Give back the lines below verbatim, omitting all pictures.

● Data block:
%%
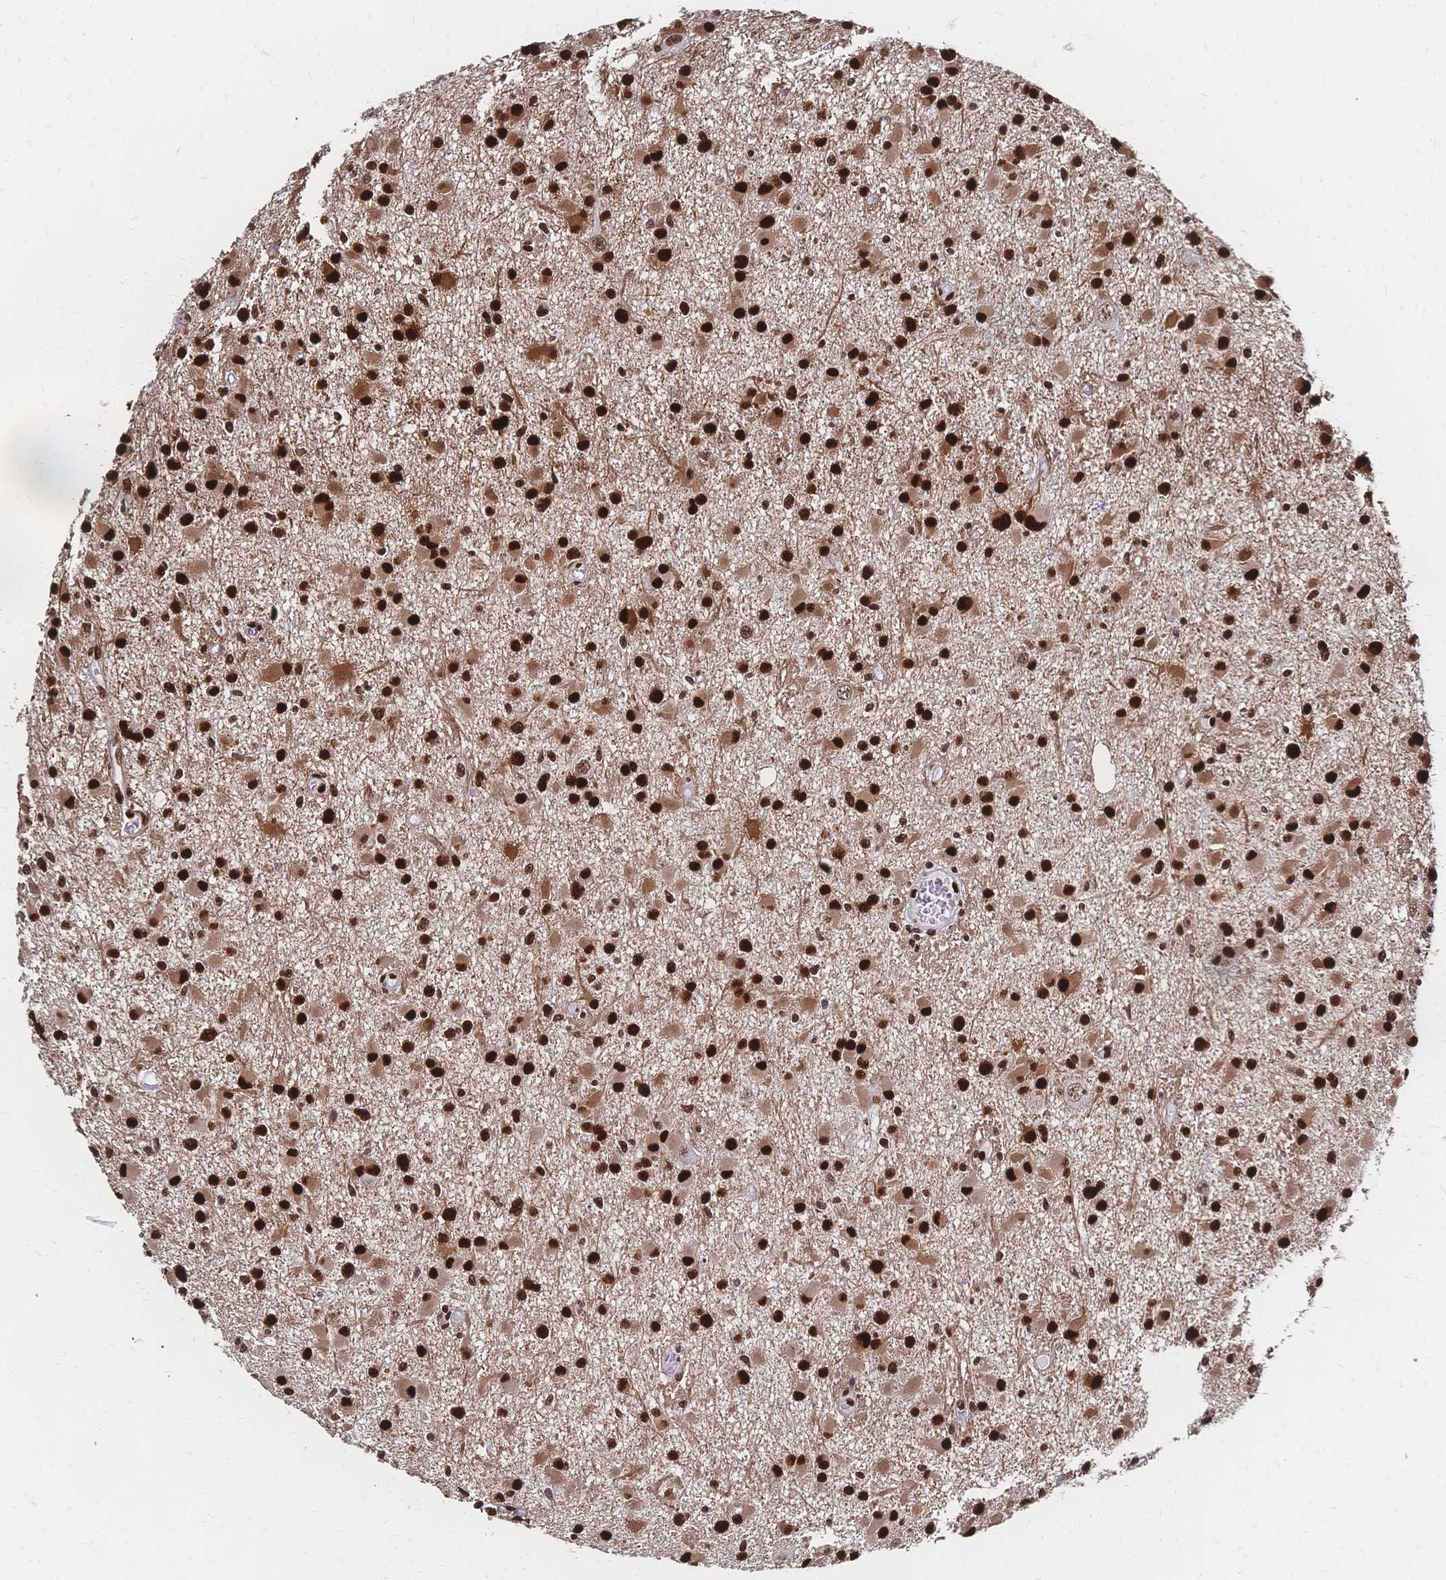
{"staining": {"intensity": "strong", "quantity": ">75%", "location": "nuclear"}, "tissue": "glioma", "cell_type": "Tumor cells", "image_type": "cancer", "snomed": [{"axis": "morphology", "description": "Glioma, malignant, High grade"}, {"axis": "topography", "description": "Brain"}], "caption": "High-grade glioma (malignant) stained with a protein marker reveals strong staining in tumor cells.", "gene": "HDGF", "patient": {"sex": "male", "age": 54}}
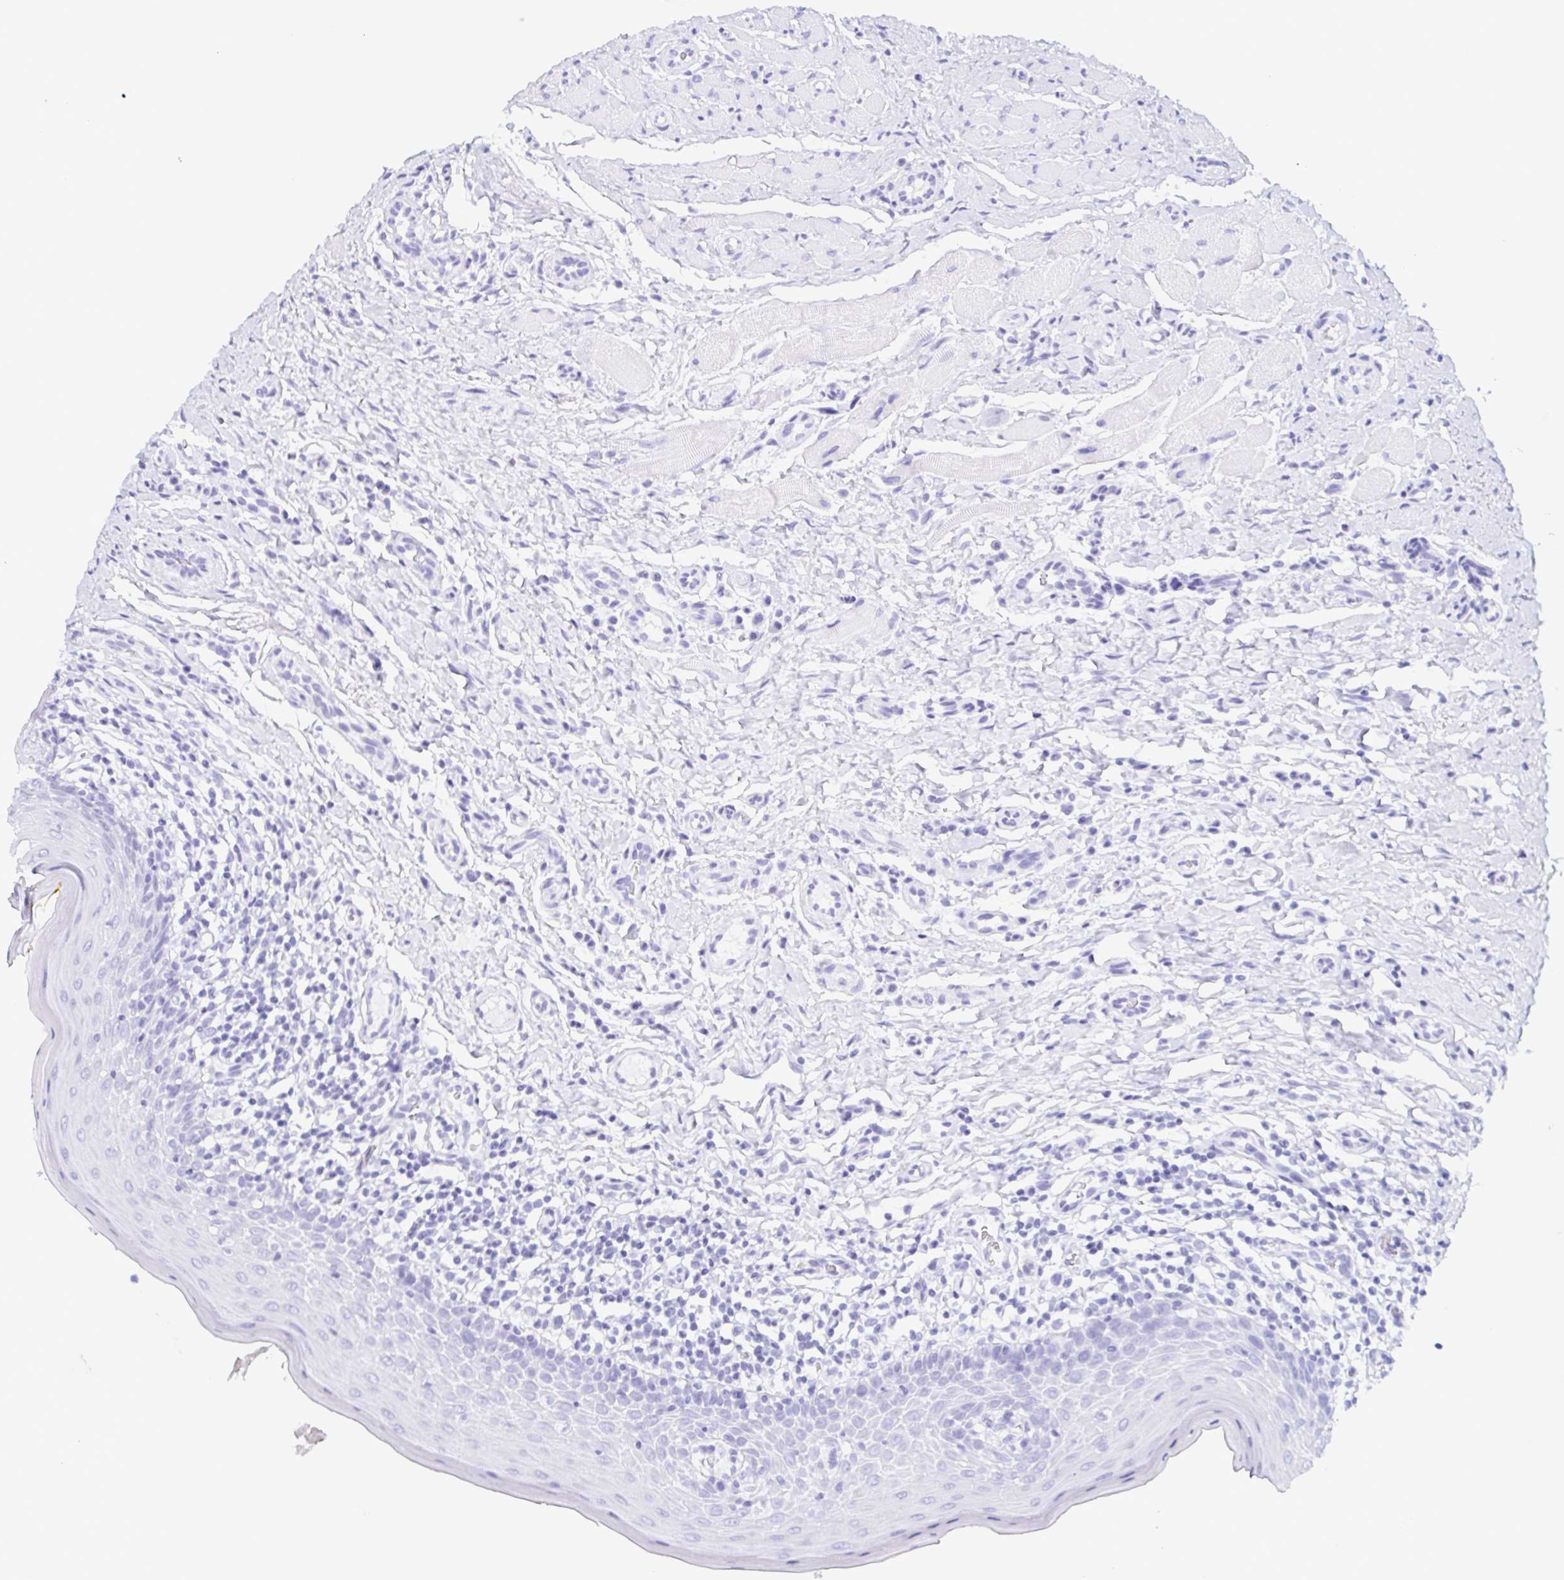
{"staining": {"intensity": "negative", "quantity": "none", "location": "none"}, "tissue": "oral mucosa", "cell_type": "Squamous epithelial cells", "image_type": "normal", "snomed": [{"axis": "morphology", "description": "Normal tissue, NOS"}, {"axis": "topography", "description": "Oral tissue"}, {"axis": "topography", "description": "Tounge, NOS"}], "caption": "This image is of benign oral mucosa stained with IHC to label a protein in brown with the nuclei are counter-stained blue. There is no staining in squamous epithelial cells.", "gene": "LDLRAD1", "patient": {"sex": "female", "age": 58}}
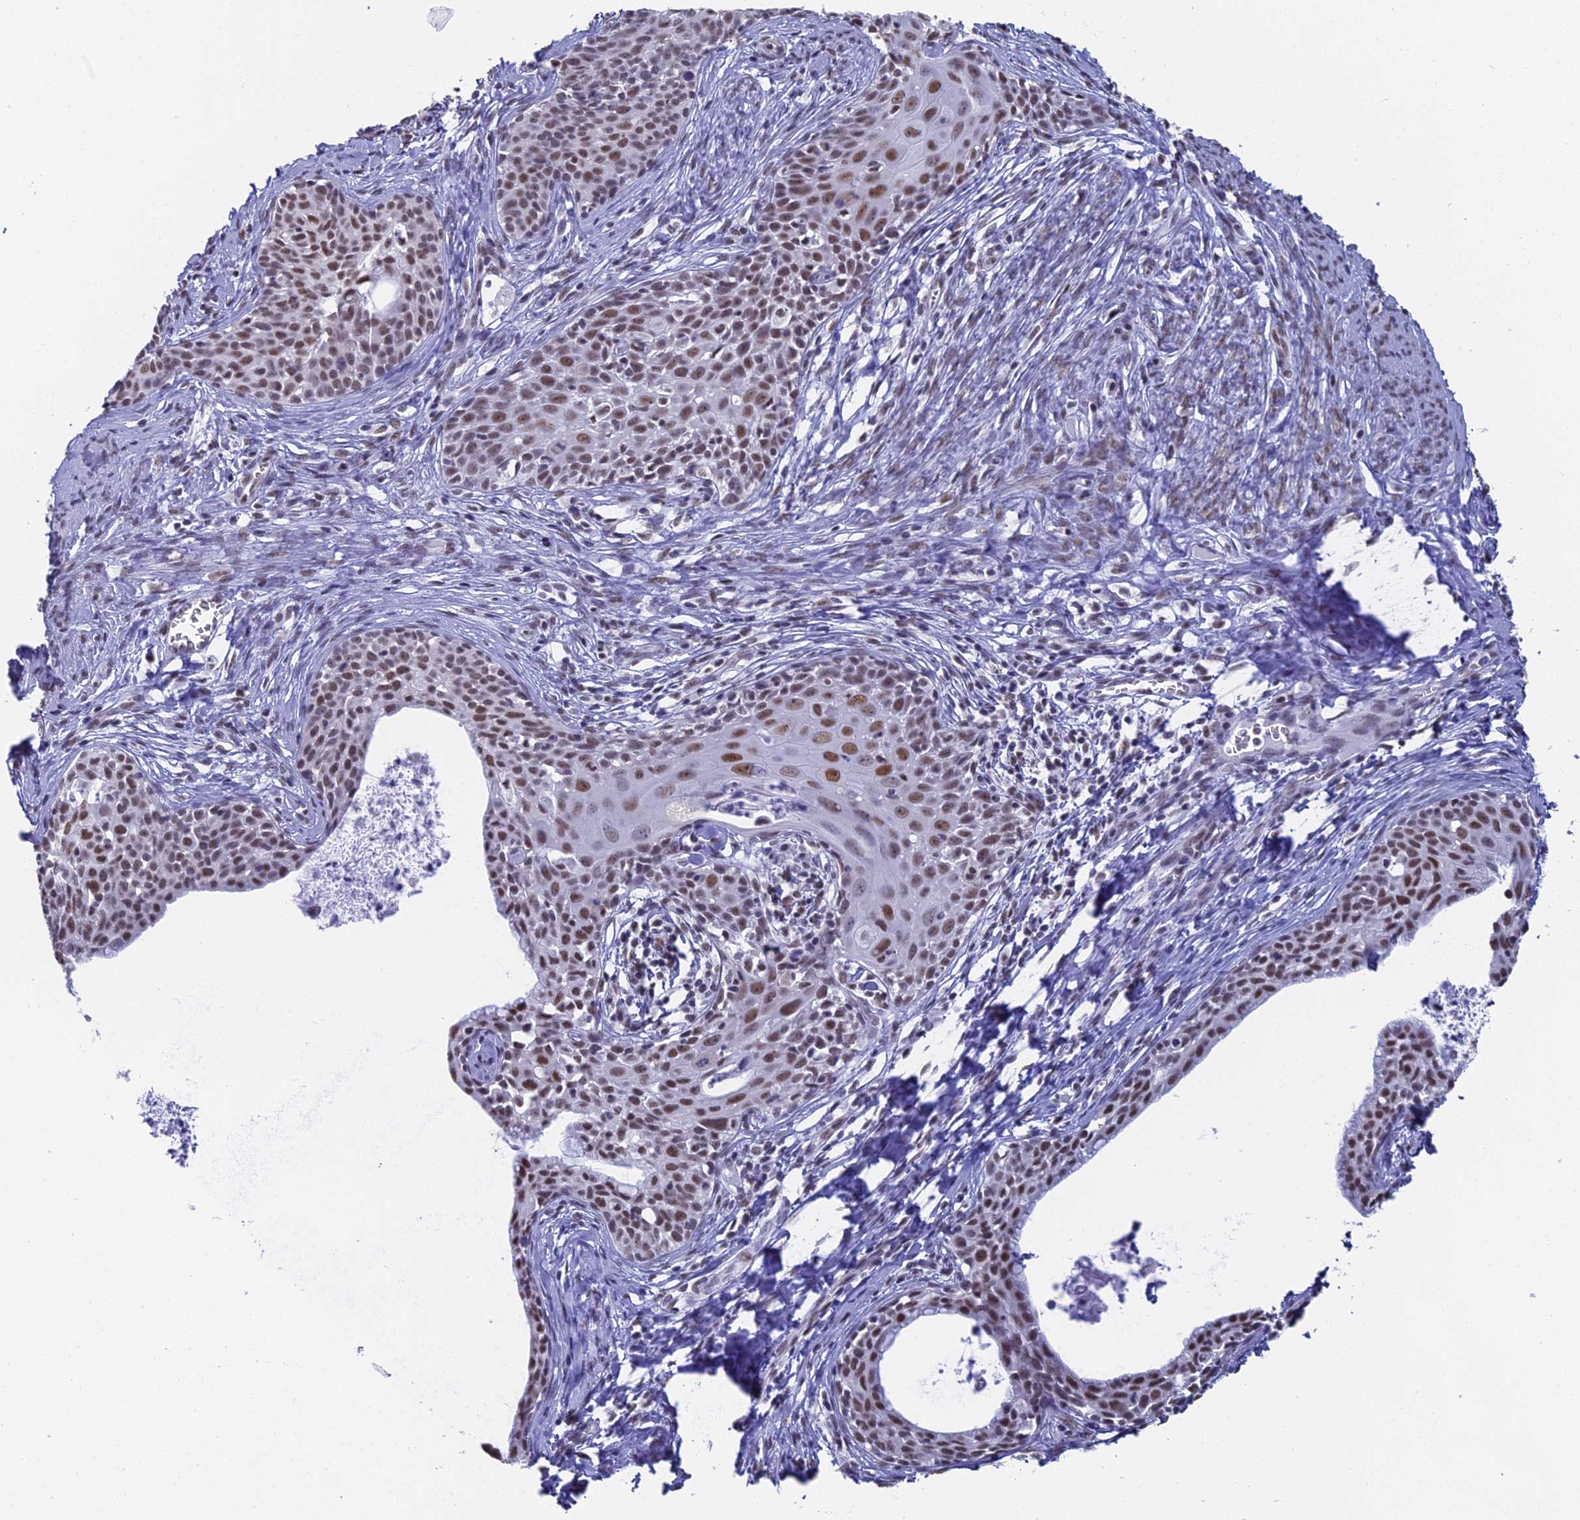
{"staining": {"intensity": "moderate", "quantity": ">75%", "location": "nuclear"}, "tissue": "cervical cancer", "cell_type": "Tumor cells", "image_type": "cancer", "snomed": [{"axis": "morphology", "description": "Squamous cell carcinoma, NOS"}, {"axis": "topography", "description": "Cervix"}], "caption": "A photomicrograph of human cervical cancer (squamous cell carcinoma) stained for a protein demonstrates moderate nuclear brown staining in tumor cells. (Brightfield microscopy of DAB IHC at high magnification).", "gene": "CD2BP2", "patient": {"sex": "female", "age": 52}}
%%
● Exercise result:
{"staining": {"intensity": "strong", "quantity": ">75%", "location": "nuclear"}, "tissue": "glioma", "cell_type": "Tumor cells", "image_type": "cancer", "snomed": [{"axis": "morphology", "description": "Glioma, malignant, High grade"}, {"axis": "topography", "description": "Brain"}], "caption": "High-grade glioma (malignant) stained with a protein marker reveals strong staining in tumor cells.", "gene": "HDGF", "patient": {"sex": "male", "age": 54}}
{"staining": {"intensity": "negative", "quantity": "none", "location": "none"}, "tissue": "oral mucosa", "cell_type": "Squamous epithelial cells", "image_type": "normal", "snomed": [{"axis": "morphology", "description": "Normal tissue, NOS"}, {"axis": "topography", "description": "Oral tissue"}, {"axis": "topography", "description": "Tounge, NOS"}], "caption": "This image is of benign oral mucosa stained with IHC to label a protein in brown with the nuclei are counter-stained blue. There is no staining in squamous epithelial cells.", "gene": "LDLRAD1", "patient": {"sex": "female", "age": 58}}
{"staining": {"intensity": "moderate", "quantity": ">75%", "location": "nuclear"}, "tissue": "cervical cancer", "cell_type": "Tumor cells", "image_type": "cancer", "snomed": [{"axis": "morphology", "description": "Squamous cell carcinoma, NOS"}, {"axis": "topography", "description": "Cervix"}], "caption": "A photomicrograph of human cervical cancer (squamous cell carcinoma) stained for a protein demonstrates moderate nuclear brown staining in tumor cells. (Brightfield microscopy of DAB IHC at high magnification).", "gene": "CD2BP2", "patient": {"sex": "female", "age": 52}}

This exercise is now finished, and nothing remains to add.